Prosery Monday: Different Directions

The filth of bottles, trinkets, and crepe left behind by the Mardi Gras parade renders the morning streets nearly as impassable as when celebrants still danced, drank, and died here all night.

He has left no trail, but the gutters, alleys, and alcoves imply a logic of movement that hunters like he and I must obey.

I find him in a cloister still twilight under live oaks woolly with Resurrection Fern. His back to me while he worries at her body, he nonetheless knows my approach.

“Are you here for me?”

“And her.”

“You want what’s left?”

“You know I don’t work that way.”

His chuckle is phlegmy. He rises slowly, and sparkles of sun through the oak leaves reflect silver in his hands.

“You can’t have both of us, you know.”

I do.

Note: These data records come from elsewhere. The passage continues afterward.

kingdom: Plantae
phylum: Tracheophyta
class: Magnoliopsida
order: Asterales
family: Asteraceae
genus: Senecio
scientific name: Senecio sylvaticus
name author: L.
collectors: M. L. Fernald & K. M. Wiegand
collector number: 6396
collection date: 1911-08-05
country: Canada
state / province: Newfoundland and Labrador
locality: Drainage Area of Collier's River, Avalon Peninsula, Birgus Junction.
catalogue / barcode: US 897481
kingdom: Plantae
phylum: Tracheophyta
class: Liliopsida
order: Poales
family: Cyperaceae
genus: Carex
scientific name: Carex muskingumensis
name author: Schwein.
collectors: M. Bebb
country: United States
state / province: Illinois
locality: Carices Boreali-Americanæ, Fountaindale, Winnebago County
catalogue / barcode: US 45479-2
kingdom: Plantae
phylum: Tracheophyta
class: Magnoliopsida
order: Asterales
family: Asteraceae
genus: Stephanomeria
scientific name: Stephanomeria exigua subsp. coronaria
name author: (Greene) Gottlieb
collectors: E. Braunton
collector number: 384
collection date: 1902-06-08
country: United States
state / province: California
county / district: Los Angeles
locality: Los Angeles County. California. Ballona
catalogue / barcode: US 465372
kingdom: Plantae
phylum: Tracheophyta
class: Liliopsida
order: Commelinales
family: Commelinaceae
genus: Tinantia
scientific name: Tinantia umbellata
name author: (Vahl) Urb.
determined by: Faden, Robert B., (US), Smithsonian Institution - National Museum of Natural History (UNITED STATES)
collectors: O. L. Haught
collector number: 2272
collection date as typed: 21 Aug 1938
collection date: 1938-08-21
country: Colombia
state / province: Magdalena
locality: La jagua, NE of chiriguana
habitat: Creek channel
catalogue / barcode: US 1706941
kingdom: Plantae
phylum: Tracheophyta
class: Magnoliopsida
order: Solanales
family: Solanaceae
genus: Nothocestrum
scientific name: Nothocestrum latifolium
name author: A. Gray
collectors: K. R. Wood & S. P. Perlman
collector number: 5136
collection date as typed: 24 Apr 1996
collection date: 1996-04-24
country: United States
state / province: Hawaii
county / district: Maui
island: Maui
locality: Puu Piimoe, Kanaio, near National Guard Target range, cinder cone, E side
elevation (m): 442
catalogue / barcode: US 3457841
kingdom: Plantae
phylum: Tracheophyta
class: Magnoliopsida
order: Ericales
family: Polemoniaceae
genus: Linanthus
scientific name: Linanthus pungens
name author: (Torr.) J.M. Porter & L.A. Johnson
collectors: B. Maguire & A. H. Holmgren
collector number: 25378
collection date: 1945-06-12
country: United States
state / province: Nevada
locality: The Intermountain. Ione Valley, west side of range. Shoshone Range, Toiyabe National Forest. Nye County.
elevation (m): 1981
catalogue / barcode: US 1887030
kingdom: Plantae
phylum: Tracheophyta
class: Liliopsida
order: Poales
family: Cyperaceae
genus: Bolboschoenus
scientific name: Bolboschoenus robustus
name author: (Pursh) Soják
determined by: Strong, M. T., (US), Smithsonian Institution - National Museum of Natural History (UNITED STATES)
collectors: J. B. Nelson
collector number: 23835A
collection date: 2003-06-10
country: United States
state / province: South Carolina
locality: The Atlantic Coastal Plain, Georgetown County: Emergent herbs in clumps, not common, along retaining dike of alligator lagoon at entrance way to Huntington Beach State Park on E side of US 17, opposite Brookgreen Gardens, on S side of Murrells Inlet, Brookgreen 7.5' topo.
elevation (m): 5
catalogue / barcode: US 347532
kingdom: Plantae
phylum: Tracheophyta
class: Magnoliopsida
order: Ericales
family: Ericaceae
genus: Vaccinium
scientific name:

We go in different directions down the imperturbable street.

 

Posted for the dVerse Jun 8 prompt on Prosery  by Merril D Smith

9 thoughts on “Prosery Monday: Different Directions

  1. Oh–creepy! I also liked the sentence about the revelers who “danced, drank, and died.” I’m not sure who those two are, but I don’t think I want to be near either one of them!

    1. gillena cox

      The Carnival is over a cliche that never augers well for the sadness of reality that us left behind. An intriguing flash fiction

      Stay safe

      Much💖love

  2. Deliciously creepy, Jedediah – my kind of story! I love the opening paragraph, which sets the scene so well, and the twilight cloister. The phlegmy chuckle is a brilliant touch.